La Directrice Générale d’Eventsrdc.com, Glody Ndaya, passe sa deuxième nuit en détention après son arrestation brutale survenue lundi 4 août à Kinshasa.
Transférée ce mardi au Parquet de Grande Instance de Kinshasa/Gombe, elle se retrouve dans un cachot, pour avoir autorisé la publication d’une enquête impliquant le docteur Vincent Lokonga.

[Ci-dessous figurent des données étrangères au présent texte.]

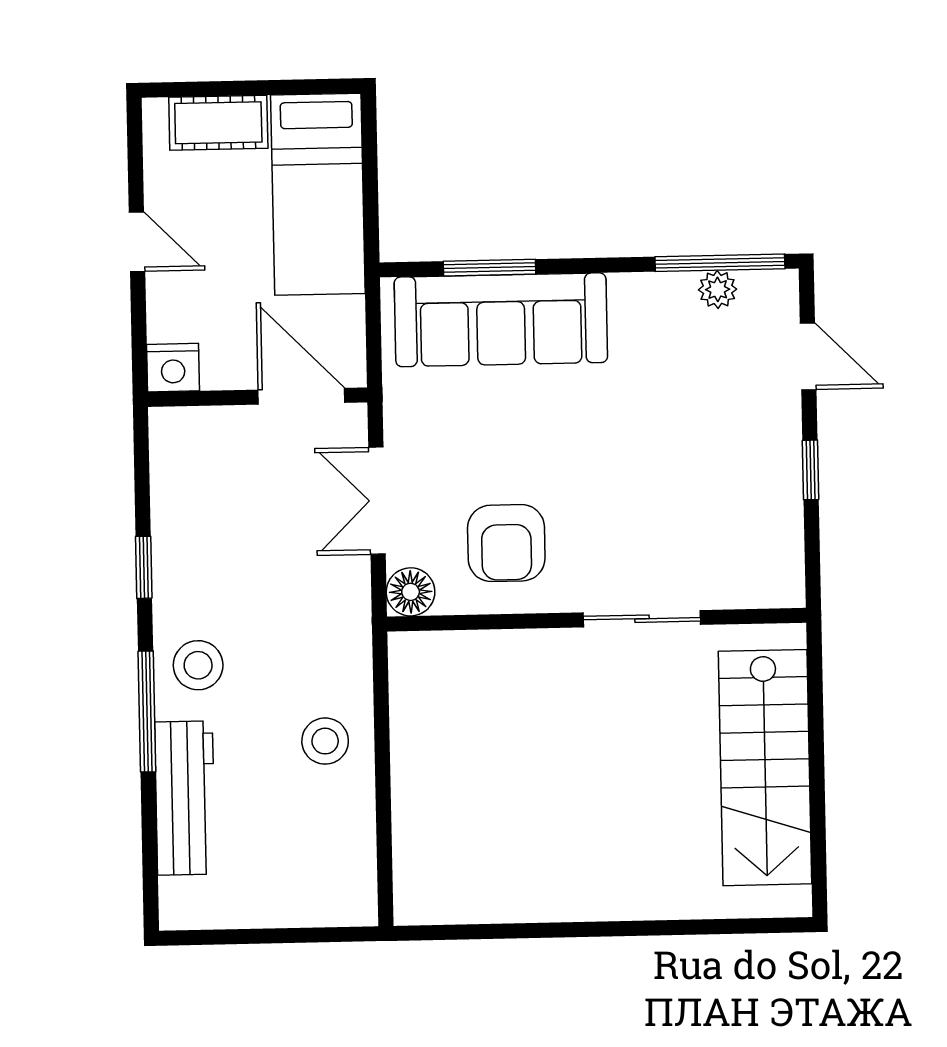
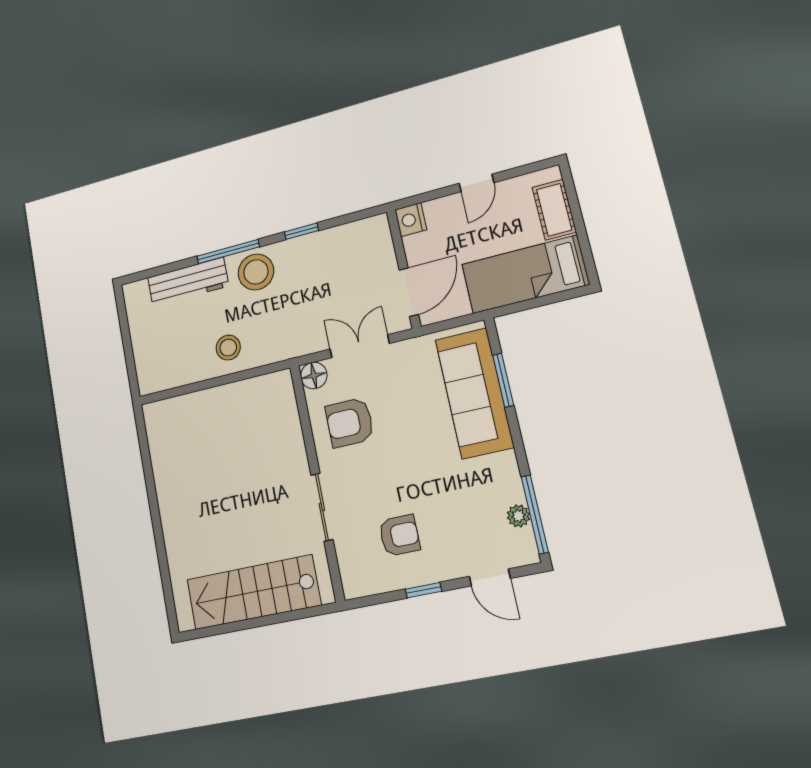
door: (808, 356) -> (490, 577), hinge flipped
armchair: (714, 493) -> (399, 535), added
stool: (198, 665) -> (256, 272), width x1.38, depth x1.38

Cette enquête, diffusée le 31 juillet par plusieurs médias panafricains, dont Eventsrdc.com, révèle l’implication du docteur Lokonga dans le monnayage des traitements pour des patients atteints de cancer, alors que ces soins devraient être fournis gratuitement par l’État congolais à travers le Programme National de Lutte contre le Cancer (PNLC).
Les circonstances de l’arrestation de Glody Ndaya suscitent des inquiétudes. Selon les témoins, elle a été appréhendée sans convocation préalable par des individus en civil, une méthode jugée intimidante et illégale.
Lors de son interrogatoire, Ndaya a fait référence à l’article 104 de l’Ordonnance-Loi n°23/009 du 13 mars 2023, qui garantit la liberté de la presse en République Démocratique du Congo. Cependant, les enquêteurs ont nié l’existence même de cette loi, une ignorance inquiétante pour des acteurs censés défendre les droits fondamentaux.
Dans un communiqué, l’Agence Médias Business Congo (MBC) a dénoncé cette arrestation, la qualifiant d’arbitraire et de tentative claire d’intimidation contre la presse. Elle a également exprimé son indignation face à cette violation des droits fondamentaux et a souligné l’importance de protéger la liberté d’expression et le droit à l’information.
La situation de Glody Ndaya, comme de plusieurs professionnels du quatrième pouvoir soulève des questions sur la liberté de la presse en République Démocratique du Congo, alors que de nombreuses voix s’élèvent pour défendre le droit de s’informer sans crainte de représailles.